> [What is required]:
Begin with the first line of the material and write out each line exactly, ending with the line that contains "plants & budbreak/leafing & early/late". Pictures are not part of the copy.
++++++++++++++++++++
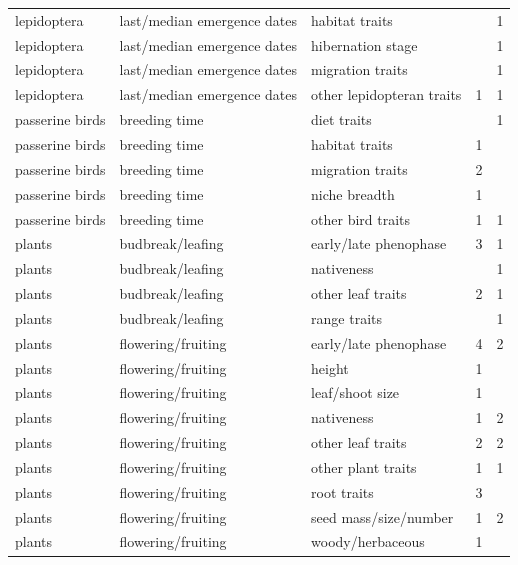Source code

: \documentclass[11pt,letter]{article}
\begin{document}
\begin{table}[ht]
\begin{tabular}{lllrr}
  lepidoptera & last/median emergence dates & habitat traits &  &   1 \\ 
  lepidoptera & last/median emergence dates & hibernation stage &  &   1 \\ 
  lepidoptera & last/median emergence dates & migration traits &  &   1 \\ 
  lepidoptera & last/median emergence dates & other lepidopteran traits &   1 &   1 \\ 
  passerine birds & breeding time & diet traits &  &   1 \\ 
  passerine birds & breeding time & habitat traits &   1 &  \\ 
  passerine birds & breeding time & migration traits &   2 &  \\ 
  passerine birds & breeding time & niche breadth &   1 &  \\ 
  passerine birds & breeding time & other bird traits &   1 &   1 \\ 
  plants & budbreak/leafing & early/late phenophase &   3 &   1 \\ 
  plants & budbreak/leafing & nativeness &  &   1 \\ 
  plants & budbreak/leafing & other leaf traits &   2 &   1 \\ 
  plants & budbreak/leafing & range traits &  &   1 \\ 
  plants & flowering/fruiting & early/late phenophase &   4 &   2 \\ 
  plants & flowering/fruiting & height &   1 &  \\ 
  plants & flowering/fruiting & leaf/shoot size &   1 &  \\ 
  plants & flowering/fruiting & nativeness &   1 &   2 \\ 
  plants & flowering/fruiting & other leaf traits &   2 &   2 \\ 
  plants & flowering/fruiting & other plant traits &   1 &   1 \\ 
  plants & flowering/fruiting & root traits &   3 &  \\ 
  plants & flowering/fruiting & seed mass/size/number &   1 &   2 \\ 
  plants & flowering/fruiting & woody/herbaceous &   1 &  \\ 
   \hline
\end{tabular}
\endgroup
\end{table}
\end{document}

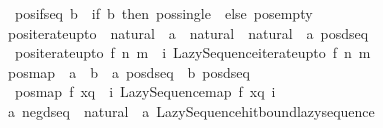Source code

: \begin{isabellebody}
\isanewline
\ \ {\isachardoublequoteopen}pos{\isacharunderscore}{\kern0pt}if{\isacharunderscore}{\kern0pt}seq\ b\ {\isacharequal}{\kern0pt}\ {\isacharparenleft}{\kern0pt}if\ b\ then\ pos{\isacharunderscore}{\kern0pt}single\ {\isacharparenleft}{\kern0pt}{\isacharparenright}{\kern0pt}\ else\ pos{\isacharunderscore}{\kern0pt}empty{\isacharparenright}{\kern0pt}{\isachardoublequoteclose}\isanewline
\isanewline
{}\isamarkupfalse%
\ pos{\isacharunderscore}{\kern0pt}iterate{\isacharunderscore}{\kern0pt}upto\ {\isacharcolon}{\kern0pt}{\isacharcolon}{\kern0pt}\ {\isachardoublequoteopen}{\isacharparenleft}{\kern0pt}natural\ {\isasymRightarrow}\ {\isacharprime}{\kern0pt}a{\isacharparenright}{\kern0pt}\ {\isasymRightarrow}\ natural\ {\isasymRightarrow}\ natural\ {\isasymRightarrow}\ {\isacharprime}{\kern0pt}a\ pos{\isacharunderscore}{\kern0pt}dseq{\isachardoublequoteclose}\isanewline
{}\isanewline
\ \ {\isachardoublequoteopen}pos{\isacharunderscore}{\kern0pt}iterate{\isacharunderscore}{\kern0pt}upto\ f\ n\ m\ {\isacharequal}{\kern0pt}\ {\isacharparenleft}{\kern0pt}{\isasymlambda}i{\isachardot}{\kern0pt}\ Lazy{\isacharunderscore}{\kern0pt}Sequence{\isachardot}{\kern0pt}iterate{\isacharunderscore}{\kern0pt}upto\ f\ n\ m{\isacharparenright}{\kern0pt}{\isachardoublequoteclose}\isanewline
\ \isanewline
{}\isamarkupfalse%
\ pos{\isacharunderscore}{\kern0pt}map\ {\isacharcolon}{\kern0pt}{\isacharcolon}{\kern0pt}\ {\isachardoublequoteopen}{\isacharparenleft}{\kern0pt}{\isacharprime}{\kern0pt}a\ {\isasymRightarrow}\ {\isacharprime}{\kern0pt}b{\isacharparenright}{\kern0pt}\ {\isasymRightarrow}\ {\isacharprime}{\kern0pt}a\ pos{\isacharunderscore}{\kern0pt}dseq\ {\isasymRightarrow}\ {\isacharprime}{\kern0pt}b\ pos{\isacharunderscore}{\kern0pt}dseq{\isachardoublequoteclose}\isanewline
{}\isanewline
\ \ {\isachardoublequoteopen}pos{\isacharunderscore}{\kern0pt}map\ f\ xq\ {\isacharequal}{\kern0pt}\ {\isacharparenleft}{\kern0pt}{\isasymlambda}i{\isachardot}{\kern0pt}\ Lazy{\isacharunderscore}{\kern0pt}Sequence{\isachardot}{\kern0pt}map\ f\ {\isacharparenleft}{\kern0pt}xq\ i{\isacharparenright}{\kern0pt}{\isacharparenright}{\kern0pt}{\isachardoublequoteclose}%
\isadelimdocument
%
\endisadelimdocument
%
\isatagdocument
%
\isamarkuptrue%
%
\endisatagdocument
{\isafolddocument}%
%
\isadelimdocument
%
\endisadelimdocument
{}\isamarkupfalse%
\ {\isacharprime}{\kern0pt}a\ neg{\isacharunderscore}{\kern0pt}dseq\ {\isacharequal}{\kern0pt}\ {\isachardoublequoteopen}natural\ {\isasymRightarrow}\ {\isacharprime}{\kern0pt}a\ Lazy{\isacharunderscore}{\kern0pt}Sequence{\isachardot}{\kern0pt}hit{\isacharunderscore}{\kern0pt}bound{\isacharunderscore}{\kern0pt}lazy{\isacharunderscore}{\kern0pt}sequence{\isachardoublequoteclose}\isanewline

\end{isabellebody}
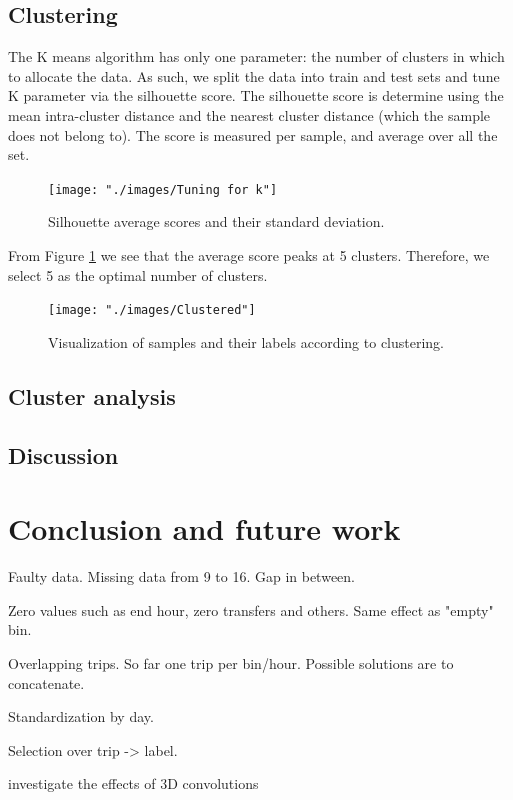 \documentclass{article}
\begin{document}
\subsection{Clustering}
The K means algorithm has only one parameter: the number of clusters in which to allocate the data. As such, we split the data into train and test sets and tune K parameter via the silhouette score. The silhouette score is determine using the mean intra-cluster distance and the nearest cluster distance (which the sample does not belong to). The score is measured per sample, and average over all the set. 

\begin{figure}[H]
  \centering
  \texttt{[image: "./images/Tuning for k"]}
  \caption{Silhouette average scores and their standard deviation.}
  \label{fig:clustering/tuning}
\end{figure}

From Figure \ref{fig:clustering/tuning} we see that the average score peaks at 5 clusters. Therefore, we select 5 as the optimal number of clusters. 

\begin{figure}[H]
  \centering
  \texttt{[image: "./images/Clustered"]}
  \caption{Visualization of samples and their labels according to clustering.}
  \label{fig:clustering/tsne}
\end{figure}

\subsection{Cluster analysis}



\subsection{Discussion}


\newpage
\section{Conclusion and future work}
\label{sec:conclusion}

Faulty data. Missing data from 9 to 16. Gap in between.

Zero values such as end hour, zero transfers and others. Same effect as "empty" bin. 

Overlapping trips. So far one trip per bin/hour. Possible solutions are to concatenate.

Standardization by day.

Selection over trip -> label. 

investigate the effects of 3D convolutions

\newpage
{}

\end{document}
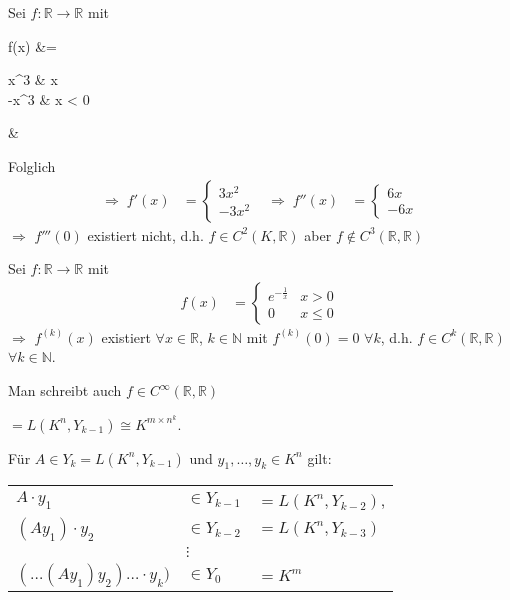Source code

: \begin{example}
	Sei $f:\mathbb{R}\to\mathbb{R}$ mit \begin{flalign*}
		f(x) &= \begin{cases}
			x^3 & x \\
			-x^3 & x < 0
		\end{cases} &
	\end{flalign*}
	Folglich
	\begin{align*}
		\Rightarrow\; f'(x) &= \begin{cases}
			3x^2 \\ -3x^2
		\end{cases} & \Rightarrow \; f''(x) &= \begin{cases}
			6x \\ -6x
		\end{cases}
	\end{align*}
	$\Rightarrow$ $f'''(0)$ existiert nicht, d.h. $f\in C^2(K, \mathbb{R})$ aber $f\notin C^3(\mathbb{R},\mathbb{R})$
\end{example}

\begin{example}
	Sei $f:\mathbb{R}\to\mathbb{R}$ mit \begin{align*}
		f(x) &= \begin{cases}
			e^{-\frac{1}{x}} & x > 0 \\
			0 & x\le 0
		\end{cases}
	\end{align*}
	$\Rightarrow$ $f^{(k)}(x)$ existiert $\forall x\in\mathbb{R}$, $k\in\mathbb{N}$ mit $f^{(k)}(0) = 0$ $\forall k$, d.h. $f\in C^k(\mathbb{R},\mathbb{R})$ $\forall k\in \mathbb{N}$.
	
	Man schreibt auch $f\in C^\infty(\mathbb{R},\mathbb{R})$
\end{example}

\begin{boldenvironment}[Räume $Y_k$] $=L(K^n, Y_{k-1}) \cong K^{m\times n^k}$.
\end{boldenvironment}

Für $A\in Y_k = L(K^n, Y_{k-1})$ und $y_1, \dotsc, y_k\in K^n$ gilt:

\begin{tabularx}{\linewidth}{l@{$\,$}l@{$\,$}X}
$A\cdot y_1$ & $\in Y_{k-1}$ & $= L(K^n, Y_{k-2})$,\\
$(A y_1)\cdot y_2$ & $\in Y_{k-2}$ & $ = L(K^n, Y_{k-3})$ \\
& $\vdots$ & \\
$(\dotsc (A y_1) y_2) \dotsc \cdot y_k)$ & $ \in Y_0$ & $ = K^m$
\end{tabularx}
++++++++++++++++++++
> [Answer space]:
Source code

: \documentclass[11pt,letter]{article}
\begin{document}
\begin{table}[ht]
\begin{tabular}{lllrr}
  lepidoptera & last/median emergence dates & habitat traits &  &   1 \\ 
  lepidoptera & last/median emergence dates & hibernation stage &  &   1 \\ 
  lepidoptera & last/median emergence dates & migration traits &  &   1 \\ 
  lepidoptera & last/median emergence dates & other lepidopteran traits &   1 &   1 \\ 
  passerine birds & breeding time & diet traits &  &   1 \\ 
  passerine birds & breeding time & habitat traits &   1 &  \\ 
  passerine birds & breeding time & migration traits &   2 &  \\ 
  passerine birds & breeding time & niche breadth &   1 &  \\ 
  passerine birds & breeding time & other bird traits &   1 &   1 \\ 
  plants & budbreak/leafing & early/late phenophase &   3 &   1 \\ 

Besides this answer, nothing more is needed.